Exercise objective.
Look below for the line with "right wrist: (251, 338)". Retype it and every line after it to the end, exactly, but leave out the pictures.

Records to use.
+++++
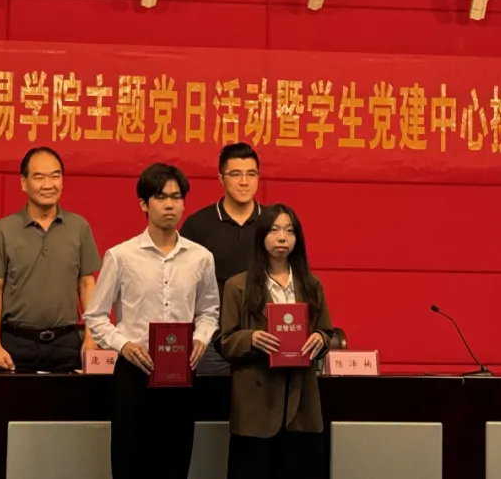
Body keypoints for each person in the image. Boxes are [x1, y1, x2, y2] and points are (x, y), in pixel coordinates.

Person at [83, 163, 220, 479]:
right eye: (161, 197)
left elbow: (209, 311)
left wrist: (201, 338)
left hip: (181, 373)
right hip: (134, 373)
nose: (170, 204)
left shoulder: (201, 257)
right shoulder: (121, 256)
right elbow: (95, 314)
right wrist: (124, 345)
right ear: (144, 204)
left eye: (176, 197)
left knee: (175, 462)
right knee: (130, 463)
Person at [219, 203, 332, 479]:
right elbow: (224, 341)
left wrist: (320, 338)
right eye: (274, 230)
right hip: (255, 405)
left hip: (301, 401)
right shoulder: (238, 286)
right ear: (261, 236)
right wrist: (251, 338)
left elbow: (326, 331)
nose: (282, 237)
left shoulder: (311, 285)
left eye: (289, 231)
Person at [0, 146, 101, 373]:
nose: (48, 185)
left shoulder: (79, 227)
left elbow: (87, 285)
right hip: (16, 344)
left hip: (67, 343)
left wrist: (91, 337)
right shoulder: (4, 230)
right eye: (39, 177)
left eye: (55, 176)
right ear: (24, 182)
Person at [180, 142, 262, 375]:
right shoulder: (198, 225)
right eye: (235, 174)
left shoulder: (273, 224)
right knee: (210, 399)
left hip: (262, 340)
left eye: (251, 174)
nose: (244, 182)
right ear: (221, 179)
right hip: (211, 342)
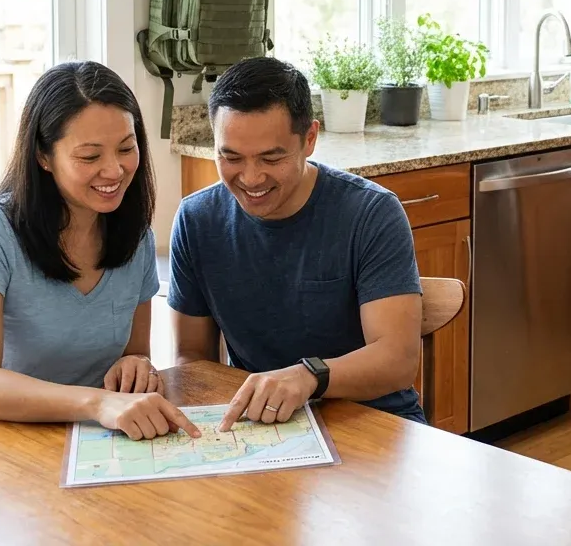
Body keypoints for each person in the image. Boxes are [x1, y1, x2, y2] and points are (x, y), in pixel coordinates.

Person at [0, 61, 201, 441]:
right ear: (43, 156)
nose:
+++++
Written reply.
right wrist: (251, 338)
left elbow: (326, 331)
nose: (282, 237)
left shoulder: (311, 285)
left eye: (289, 231)
Person at [0, 146, 101, 373]:
nose: (48, 185)
left shoulder: (79, 227)
left elbow: (87, 285)
right hip: (16, 344)
left hip: (67, 343)
left wrist: (91, 337)
right shoulder: (4, 230)
right eye: (39, 177)
left eye: (55, 176)
right ear: (24, 182)
Person at [180, 142, 262, 375]:
right shoulder: (198, 225)
right eye: (235, 174)
left shoulder: (273, 224)
right knee: (210, 399)
left hip: (262, 340)
left eye: (251, 174)
nose: (244, 182)
right ear: (221, 179)
right hip: (211, 342)
Body keypoints for each person in the image. Boxes are [x1, y1, x2, y2] and points are (x, y), in pixel coordinates.

Person at [0, 61, 201, 441]:
right ear: (43, 156)
nose:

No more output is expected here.